Auteur: Gu Yu, ChainCatcher
Le 26 juin, Metal, un réseau de règlement financier tokenisé, a annoncé avoir finalisé un tour de financement de démarrage (seed round), mené par le géant du paiement transfrontalier Airwallex (空中云汇) et son fonds Capital49.
Ce qui rend cet investissement particulièrement notable, ce n'est pas seulement parce qu'Airwallex est une importante société de technologie financière dans le domaine des paiements transfrontaliers mondiaux, mais aussi parce que son fondateur, Jack Zhang, était l'un des critiques les plus acerbes des stablecoins il y a à peine un an.
En juin de l'année dernière, Jack Zhang avait publiquement déclaré que les stablecoins ne pouvaient pas réduire les coûts de transfert entre les principales devises, et que les crypto-monnaies n'avaient pas démontré d'utilisation pratique claire au cours des 15 dernières années. Selon lui, si les utilisateurs avaient finalement besoin de recevoir des euros, des livres sterling ou d'autres devises fiduciaires sur un compte bancaire, le coût de conversion des stablecoins vers la monnaie locale pourrait être plus élevé que celui du marché traditionnel des changes interbancaires. Cela avait suscité des débats passionnés de la part des leaders de l'industrie cryptographique.

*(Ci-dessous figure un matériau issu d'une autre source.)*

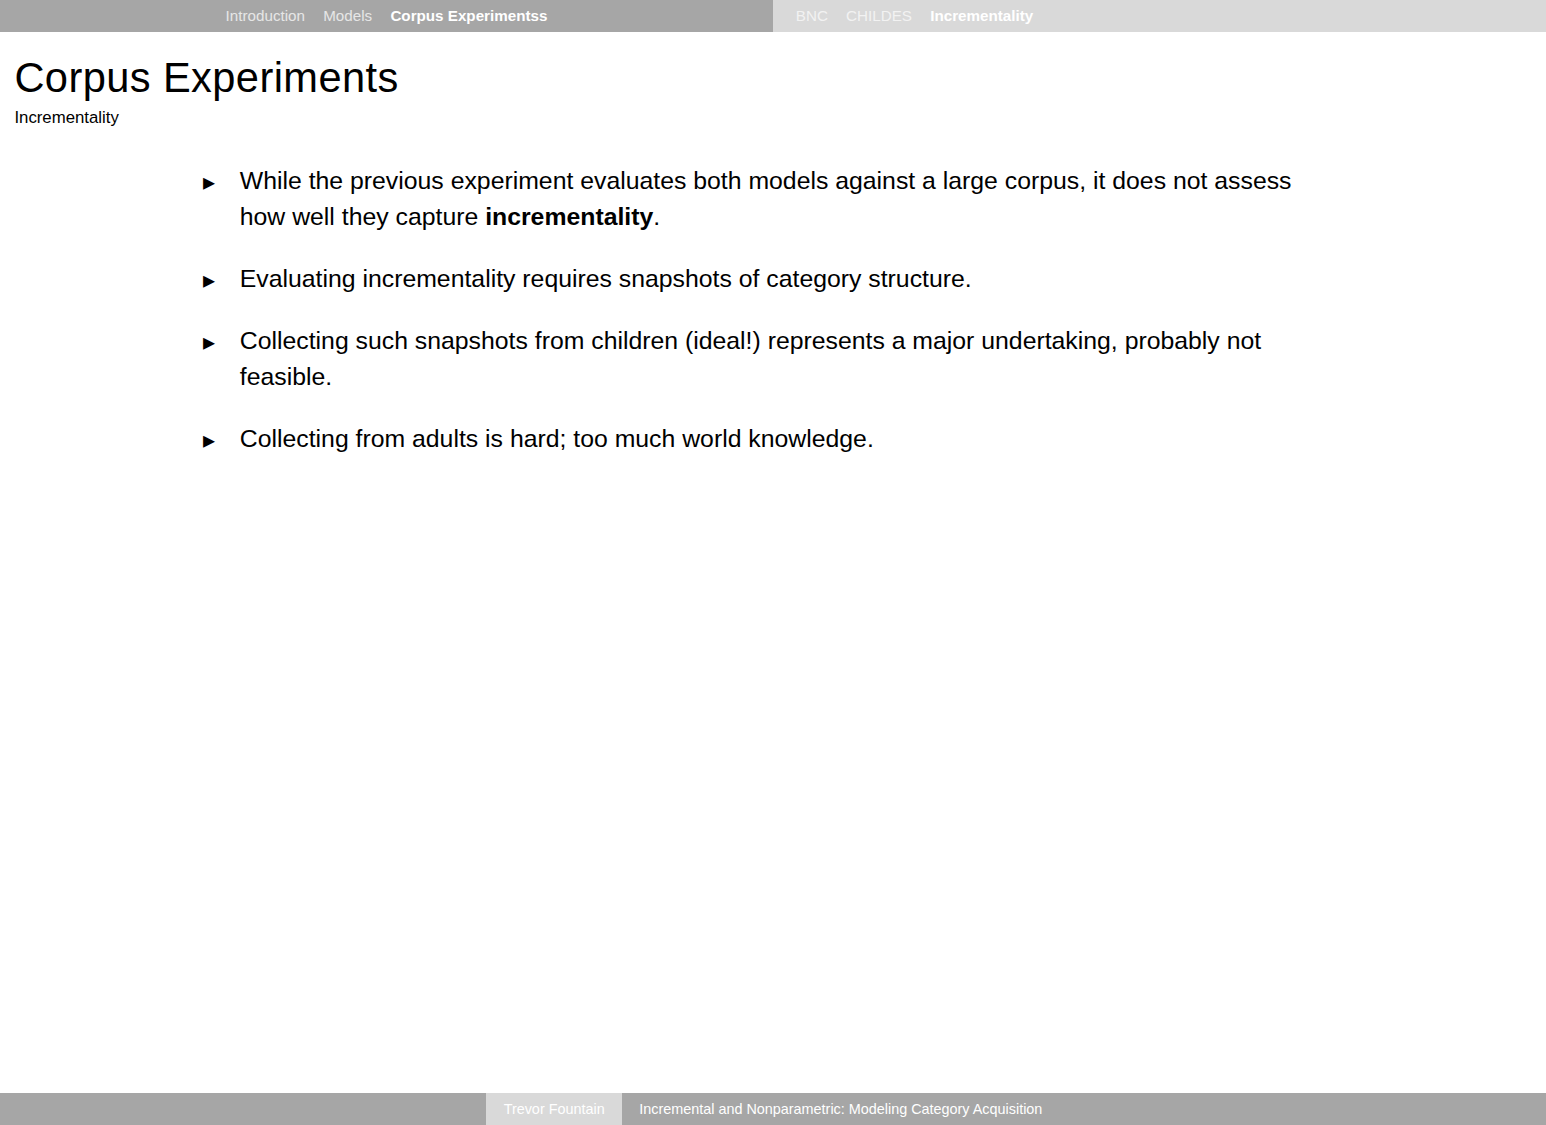Introduction Models Corpus Experimentss
BNC CHILDES Incrementality
Corpus Experiments
Incrementality
While the previous experiment evaluates both models against a large corpus, it does not assess how well they capture incrementality.
Evaluating incrementality requires snapshots of category structure.
Collecting such snapshots from children (ideal!) represents a major undertaking, probably not feasible.
Collecting from adults is hard; too much world knowledge.
Trevor Fountain
Incremental and Nonparametric: Modeling Category Acquisition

Le contraste entre le "détachement froid" d'il y a un an et l'"engagement massif" d'aujourd'hui reflète précisément le consensus fondamental que les géants financiers traditionnels mondiaux ont atteint face à la pénétration des cryptos en 2026 : vous pouvez être sceptique sur les narratifs spéculatifs, mais vous ne pouvez pas ignorer la révolution générationnelle en termes d'efficacité des règlements apportée par les stablecoins et les réseaux de tokenisation.
I. Qu'est-ce que Metal ?
Pour comprendre l'évolution de l'attitude de Jack Zhang, il faut d'abord comprendre ce que Metal vise à accomplir.
Selon les informations publiques, Metal est un réseau de règlement mondial et une blockchain de couche 1 (Layer-1) dédiés à la finance tokenisée. Il prend en charge nativement les transactions par agents d'IA, intègre des systèmes de vérification d'identité (KYC) et d'autorisation de permissions, et offre une conformité et une confidentialité de niveau institutionnel.
Son objectif ne se limite pas aux paiements en stablecoins ; il vise à supporter le règlement tokenisé de tous les produits financiers comme les actions, les obligations, les fonds, pour capter un marché de transactions institutionnelles de l'ordre de plusieurs milliers de milliards de dollars.
En termes d'équipe, Loong Wang, cofondateur de Metal, était auparavant le fondateur du protocole inter-chaînes (cross-chain) renommé Ren Protocol, possédant une solide expertise technique dans les systèmes distribués et le règlement sur chaîne. L'autre cofondatrice, Catherine Porter, a été responsable mondiale des partenariats pour le projet emblématique de Meta, Libra (rebaptisé par la suite Diem).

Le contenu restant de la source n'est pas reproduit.